Of the entries below, restate word for word only the section that runs from the line with "kukoricával" to the line with "んばんは！トレーナーの藤坂です！", counting both ends.

** INPUT follows **

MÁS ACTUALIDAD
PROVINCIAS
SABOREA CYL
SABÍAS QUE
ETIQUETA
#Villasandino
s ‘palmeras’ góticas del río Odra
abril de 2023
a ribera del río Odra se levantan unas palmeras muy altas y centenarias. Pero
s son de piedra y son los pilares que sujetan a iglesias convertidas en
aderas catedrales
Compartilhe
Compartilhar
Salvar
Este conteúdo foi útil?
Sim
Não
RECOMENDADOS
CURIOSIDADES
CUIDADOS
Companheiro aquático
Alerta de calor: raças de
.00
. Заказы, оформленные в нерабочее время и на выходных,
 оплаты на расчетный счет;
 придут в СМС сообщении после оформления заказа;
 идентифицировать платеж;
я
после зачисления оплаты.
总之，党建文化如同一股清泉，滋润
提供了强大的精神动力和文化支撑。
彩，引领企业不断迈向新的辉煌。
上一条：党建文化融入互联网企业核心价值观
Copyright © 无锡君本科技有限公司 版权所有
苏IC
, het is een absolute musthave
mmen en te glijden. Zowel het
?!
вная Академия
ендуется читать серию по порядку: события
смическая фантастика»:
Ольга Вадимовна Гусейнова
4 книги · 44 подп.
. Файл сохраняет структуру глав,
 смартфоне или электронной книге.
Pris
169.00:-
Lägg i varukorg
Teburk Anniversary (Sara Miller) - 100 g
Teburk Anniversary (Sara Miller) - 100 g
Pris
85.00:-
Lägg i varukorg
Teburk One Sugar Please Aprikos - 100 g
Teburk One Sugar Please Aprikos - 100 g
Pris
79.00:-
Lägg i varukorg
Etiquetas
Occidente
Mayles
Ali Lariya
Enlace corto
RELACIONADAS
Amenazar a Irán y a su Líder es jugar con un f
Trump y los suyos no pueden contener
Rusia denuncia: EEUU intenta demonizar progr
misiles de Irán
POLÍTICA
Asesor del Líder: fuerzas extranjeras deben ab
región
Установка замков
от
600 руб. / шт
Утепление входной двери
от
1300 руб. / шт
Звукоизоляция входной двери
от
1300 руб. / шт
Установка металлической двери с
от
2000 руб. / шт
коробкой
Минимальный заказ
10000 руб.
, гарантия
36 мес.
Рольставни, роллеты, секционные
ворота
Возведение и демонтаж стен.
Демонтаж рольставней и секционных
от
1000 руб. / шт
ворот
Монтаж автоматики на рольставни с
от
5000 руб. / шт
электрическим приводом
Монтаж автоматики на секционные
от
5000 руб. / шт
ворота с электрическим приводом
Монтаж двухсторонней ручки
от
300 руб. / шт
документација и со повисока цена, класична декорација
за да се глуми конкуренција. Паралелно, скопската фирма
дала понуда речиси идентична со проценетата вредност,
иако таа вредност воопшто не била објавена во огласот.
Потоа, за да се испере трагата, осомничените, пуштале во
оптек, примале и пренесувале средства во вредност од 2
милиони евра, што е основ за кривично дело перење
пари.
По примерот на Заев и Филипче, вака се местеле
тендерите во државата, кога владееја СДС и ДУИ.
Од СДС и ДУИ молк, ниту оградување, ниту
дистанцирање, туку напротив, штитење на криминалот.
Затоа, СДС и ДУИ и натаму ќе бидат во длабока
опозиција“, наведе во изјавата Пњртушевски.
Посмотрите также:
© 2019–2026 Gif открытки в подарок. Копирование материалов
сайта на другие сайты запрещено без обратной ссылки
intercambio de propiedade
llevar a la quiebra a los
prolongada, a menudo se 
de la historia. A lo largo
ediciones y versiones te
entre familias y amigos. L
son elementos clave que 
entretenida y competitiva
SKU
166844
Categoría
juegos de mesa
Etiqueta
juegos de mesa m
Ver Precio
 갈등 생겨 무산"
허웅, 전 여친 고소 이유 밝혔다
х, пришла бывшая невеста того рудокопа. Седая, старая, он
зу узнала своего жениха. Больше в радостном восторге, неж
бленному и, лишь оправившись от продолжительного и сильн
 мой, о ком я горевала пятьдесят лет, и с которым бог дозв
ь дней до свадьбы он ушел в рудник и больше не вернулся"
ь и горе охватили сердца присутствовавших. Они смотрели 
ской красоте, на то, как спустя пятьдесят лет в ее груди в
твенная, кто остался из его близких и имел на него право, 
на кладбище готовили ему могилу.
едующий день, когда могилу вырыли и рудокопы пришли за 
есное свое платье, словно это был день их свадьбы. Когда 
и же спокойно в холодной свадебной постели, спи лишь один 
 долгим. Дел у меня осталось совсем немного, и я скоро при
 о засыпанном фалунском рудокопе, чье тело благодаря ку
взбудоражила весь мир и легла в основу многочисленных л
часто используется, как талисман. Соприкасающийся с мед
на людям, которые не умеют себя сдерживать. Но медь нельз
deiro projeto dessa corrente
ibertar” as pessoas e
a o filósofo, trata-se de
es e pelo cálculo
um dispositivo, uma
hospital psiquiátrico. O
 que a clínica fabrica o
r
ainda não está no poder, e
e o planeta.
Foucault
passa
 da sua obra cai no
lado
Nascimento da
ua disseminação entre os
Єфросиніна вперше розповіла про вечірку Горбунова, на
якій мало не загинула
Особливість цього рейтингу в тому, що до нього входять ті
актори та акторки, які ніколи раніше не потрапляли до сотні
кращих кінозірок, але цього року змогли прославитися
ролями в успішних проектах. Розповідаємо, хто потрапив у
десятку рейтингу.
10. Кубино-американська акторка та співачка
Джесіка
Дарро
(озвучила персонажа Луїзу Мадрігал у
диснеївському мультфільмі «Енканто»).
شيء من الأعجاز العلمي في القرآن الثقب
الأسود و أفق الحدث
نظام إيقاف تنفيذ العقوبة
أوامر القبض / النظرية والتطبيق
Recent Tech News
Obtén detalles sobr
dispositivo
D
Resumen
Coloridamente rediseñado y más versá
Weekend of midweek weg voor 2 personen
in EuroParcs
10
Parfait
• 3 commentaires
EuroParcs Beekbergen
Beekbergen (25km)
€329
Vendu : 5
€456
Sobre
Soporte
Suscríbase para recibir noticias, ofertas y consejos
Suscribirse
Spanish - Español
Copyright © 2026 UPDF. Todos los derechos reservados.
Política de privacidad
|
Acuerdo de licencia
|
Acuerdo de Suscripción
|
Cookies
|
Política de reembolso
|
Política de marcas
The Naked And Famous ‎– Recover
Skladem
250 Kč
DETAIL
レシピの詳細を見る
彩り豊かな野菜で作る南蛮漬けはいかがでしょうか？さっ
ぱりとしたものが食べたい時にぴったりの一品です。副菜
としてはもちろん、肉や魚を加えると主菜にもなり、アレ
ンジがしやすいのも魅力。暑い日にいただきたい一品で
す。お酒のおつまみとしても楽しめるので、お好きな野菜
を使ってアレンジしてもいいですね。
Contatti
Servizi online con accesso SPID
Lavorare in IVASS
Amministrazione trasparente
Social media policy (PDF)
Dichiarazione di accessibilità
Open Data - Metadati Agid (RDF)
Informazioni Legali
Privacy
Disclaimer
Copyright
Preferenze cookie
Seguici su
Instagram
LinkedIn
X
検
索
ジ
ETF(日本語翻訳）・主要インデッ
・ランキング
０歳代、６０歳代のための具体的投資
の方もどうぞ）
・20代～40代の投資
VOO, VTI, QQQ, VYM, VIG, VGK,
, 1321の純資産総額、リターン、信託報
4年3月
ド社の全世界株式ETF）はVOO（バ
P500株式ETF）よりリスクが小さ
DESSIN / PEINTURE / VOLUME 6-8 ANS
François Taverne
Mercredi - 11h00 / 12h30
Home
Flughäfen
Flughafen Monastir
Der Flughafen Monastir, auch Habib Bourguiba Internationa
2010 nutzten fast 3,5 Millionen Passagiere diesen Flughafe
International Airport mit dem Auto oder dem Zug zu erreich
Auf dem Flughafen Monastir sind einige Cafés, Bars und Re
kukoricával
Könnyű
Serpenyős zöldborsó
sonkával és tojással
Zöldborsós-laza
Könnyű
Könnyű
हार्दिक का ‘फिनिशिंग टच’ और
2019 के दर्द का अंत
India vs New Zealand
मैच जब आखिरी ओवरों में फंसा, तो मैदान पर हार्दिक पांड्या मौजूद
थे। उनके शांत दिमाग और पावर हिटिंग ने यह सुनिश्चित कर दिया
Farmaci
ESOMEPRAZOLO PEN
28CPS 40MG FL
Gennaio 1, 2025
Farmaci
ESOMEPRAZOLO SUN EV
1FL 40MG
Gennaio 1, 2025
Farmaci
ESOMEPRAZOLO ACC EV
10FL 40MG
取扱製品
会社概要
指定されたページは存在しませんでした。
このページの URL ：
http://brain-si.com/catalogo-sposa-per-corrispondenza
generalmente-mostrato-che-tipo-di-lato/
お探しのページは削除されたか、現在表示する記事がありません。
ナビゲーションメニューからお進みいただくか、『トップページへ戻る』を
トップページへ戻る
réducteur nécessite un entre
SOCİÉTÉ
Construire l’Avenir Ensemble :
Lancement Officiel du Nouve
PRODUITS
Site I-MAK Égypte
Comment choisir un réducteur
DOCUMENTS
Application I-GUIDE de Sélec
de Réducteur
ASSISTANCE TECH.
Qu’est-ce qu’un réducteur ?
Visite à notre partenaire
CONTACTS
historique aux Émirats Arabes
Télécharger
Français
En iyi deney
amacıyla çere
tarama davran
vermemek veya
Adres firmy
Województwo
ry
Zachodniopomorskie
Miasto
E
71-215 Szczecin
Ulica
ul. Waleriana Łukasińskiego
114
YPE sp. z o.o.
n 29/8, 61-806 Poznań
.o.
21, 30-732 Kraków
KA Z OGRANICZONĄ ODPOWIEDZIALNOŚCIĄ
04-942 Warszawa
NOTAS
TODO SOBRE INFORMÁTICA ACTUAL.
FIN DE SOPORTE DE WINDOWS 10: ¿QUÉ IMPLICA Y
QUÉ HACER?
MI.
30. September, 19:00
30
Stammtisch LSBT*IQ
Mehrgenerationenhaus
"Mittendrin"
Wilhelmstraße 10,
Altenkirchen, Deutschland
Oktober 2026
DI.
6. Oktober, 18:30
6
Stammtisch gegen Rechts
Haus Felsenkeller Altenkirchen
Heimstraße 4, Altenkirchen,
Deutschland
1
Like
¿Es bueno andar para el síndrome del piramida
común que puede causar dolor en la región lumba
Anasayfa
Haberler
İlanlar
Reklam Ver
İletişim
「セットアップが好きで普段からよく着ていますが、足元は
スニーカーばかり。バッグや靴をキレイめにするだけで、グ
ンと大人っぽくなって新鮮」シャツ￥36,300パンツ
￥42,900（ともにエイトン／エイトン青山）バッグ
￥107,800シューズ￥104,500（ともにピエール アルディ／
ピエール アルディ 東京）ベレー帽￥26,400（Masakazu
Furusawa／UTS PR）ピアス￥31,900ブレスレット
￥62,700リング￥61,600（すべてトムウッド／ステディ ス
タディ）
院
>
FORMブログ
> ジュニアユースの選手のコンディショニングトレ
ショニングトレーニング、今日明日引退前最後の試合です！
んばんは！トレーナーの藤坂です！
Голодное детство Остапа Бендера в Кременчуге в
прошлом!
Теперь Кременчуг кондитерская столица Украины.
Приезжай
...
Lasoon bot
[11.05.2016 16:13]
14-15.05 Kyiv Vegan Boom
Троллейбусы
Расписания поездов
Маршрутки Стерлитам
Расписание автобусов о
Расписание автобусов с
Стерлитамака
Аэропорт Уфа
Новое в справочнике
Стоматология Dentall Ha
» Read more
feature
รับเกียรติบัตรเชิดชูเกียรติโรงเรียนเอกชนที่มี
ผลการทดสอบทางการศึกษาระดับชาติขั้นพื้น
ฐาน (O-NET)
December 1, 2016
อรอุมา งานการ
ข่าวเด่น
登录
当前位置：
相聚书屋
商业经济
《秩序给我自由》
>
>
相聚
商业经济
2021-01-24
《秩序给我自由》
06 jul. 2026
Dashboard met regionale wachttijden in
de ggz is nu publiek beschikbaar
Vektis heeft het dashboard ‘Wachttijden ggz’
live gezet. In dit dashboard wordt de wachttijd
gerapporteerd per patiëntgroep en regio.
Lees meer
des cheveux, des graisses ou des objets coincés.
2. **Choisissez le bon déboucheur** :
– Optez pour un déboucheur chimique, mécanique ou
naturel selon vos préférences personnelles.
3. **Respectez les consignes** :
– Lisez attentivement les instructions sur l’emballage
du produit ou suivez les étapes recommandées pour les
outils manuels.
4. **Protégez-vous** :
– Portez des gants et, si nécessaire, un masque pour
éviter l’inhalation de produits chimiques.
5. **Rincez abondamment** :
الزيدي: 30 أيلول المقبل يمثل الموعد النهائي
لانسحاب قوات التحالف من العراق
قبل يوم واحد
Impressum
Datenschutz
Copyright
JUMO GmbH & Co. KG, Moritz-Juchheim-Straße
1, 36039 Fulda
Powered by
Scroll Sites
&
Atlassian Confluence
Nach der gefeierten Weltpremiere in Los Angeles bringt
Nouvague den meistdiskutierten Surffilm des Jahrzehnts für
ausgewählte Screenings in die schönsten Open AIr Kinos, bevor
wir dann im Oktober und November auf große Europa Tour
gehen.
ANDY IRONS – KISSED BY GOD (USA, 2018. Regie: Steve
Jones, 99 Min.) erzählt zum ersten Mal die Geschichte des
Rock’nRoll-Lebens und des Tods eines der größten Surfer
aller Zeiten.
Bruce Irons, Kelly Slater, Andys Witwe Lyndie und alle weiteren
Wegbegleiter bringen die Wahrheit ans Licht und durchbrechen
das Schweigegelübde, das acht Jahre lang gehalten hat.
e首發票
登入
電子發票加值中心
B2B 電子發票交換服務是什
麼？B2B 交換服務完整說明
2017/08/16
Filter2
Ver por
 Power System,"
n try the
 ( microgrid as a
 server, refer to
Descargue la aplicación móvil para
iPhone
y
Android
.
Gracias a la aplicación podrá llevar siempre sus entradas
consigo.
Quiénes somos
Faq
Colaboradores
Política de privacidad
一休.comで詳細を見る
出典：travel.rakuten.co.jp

** End of INPUT **

● **SOLUTION TO THIS EXERCISE**:
kukoricával
Könnyű
Serpenyős zöldborsó
sonkával és tojással
Zöldborsós-laza
Könnyű
Könnyű
हार्दिक का ‘फिनिशिंग टच’ और
2019 के दर्द का अंत
India vs New Zealand
मैच जब आखिरी ओवरों में फंसा, तो मैदान पर हार्दिक पांड्या मौजूद
थे। उनके शांत दिमाग और पावर हिटिंग ने यह सुनिश्चित कर दिया
Farmaci
ESOMEPRAZOLO PEN
28CPS 40MG FL
Gennaio 1, 2025
Farmaci
ESOMEPRAZOLO SUN EV
1FL 40MG
Gennaio 1, 2025
Farmaci
ESOMEPRAZOLO ACC EV
10FL 40MG
取扱製品
会社概要
指定されたページは存在しませんでした。
このページの URL ：
http://brain-si.com/catalogo-sposa-per-corrispondenza
generalmente-mostrato-che-tipo-di-lato/
お探しのページは削除されたか、現在表示する記事がありません。
ナビゲーションメニューからお進みいただくか、『トップページへ戻る』を
トップページへ戻る
réducteur nécessite un entre
SOCİÉTÉ
Construire l’Avenir Ensemble :
Lancement Officiel du Nouve
PRODUITS
Site I-MAK Égypte
Comment choisir un réducteur
DOCUMENTS
Application I-GUIDE de Sélec
de Réducteur
ASSISTANCE TECH.
Qu’est-ce qu’un réducteur ?
Visite à notre partenaire
CONTACTS
historique aux Émirats Arabes
Télécharger
Français
En iyi deney
amacıyla çere
tarama davran
vermemek veya
Adres firmy
Województwo
ry
Zachodniopomorskie
Miasto
E
71-215 Szczecin
Ulica
ul. Waleriana Łukasińskiego
114
YPE sp. z o.o.
n 29/8, 61-806 Poznań
.o.
21, 30-732 Kraków
KA Z OGRANICZONĄ ODPOWIEDZIALNOŚCIĄ
04-942 Warszawa
NOTAS
TODO SOBRE INFORMÁTICA ACTUAL.
FIN DE SOPORTE DE WINDOWS 10: ¿QUÉ IMPLICA Y
QUÉ HACER?
MI.
30. September, 19:00
30
Stammtisch LSBT*IQ
Mehrgenerationenhaus
"Mittendrin"
Wilhelmstraße 10,
Altenkirchen, Deutschland
Oktober 2026
DI.
6. Oktober, 18:30
6
Stammtisch gegen Rechts
Haus Felsenkeller Altenkirchen
Heimstraße 4, Altenkirchen,
Deutschland
1
Like
¿Es bueno andar para el síndrome del piramida
común que puede causar dolor en la región lumba
Anasayfa
Haberler
İlanlar
Reklam Ver
İletişim
「セットアップが好きで普段からよく着ていますが、足元は
スニーカーばかり。バッグや靴をキレイめにするだけで、グ
ンと大人っぽくなって新鮮」シャツ￥36,300パンツ
￥42,900（ともにエイトン／エイトン青山）バッグ
￥107,800シューズ￥104,500（ともにピエール アルディ／
ピエール アルディ 東京）ベレー帽￥26,400（Masakazu
Furusawa／UTS PR）ピアス￥31,900ブレスレット
￥62,700リング￥61,600（すべてトムウッド／ステディ ス
タディ）
院
>
FORMブログ
> ジュニアユースの選手のコンディショニングトレ
ショニングトレーニング、今日明日引退前最後の試合です！
んばんは！トレーナーの藤坂です！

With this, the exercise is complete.